To prove defamation, a plaintiff must show that the gist of the article was false and defamatory, that the plaintiff was damaged, the publication was not privileged, and finally that the publisher was negligent in publishing the article. A publisher is negligent if it does not act reasonably in checking the truth or falsity or defamatory character of the communication before publishing it. In determining the reasonableness of the publisher’s conduct, courts look to the time sensitivity of publishing the article, what the publisher was seeking to promote by publishing the communication and the extent of damage to the plaintiff if the communication proved to be false.
Check your freelancers
The appellate court found that Rosenthal had established a prima facie case of defamation and that the publisher had acted negligently in checking the truth of the article. The publisher also did not tell Rosenthal the specific statements in the article when it called to ask Rosenthal for her side of the story.

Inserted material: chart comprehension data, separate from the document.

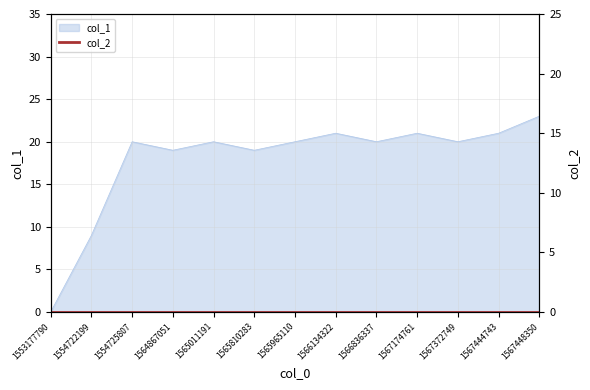

What is the maximum value shown in the chart?

23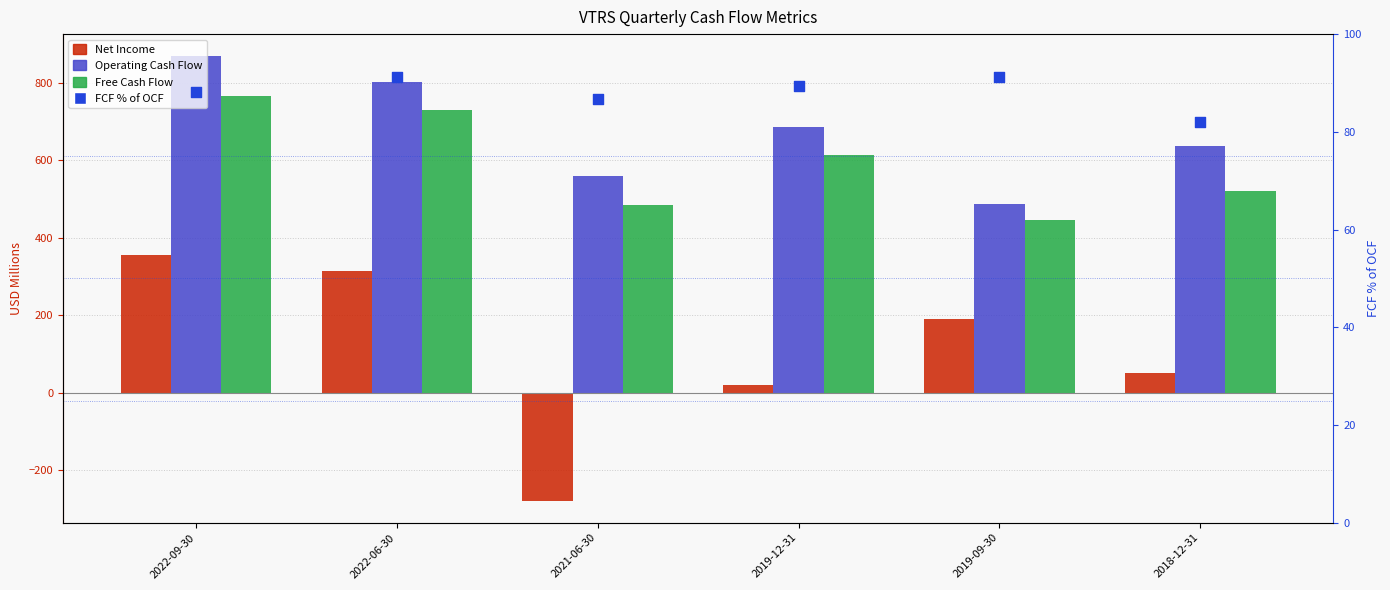

Which series reaches the minimum Y coordinate?

Net Income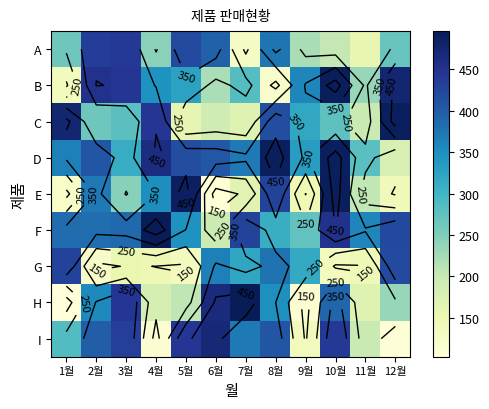

What is the approximate value of B at 1월, to the nearest 10?

140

The publisher, in fact-checking the information about Rosenthal’s SNAP benefits, had relied on a freelance author to provide information about the SNAP benefits without verifying the credibility of the author or contacting the HHSC employees to verify the information given by the freelancer. Rosenthal, based on transcripts of conversations with HHSC, testified that the freelance writer was in fact her fiancé’s ex-girlfriend.
The court also rejected D Magazine’s affirmative defenses of truth and fair comment privilege and affirmed the trial court’s denial of D Magazine’s motion to dismiss.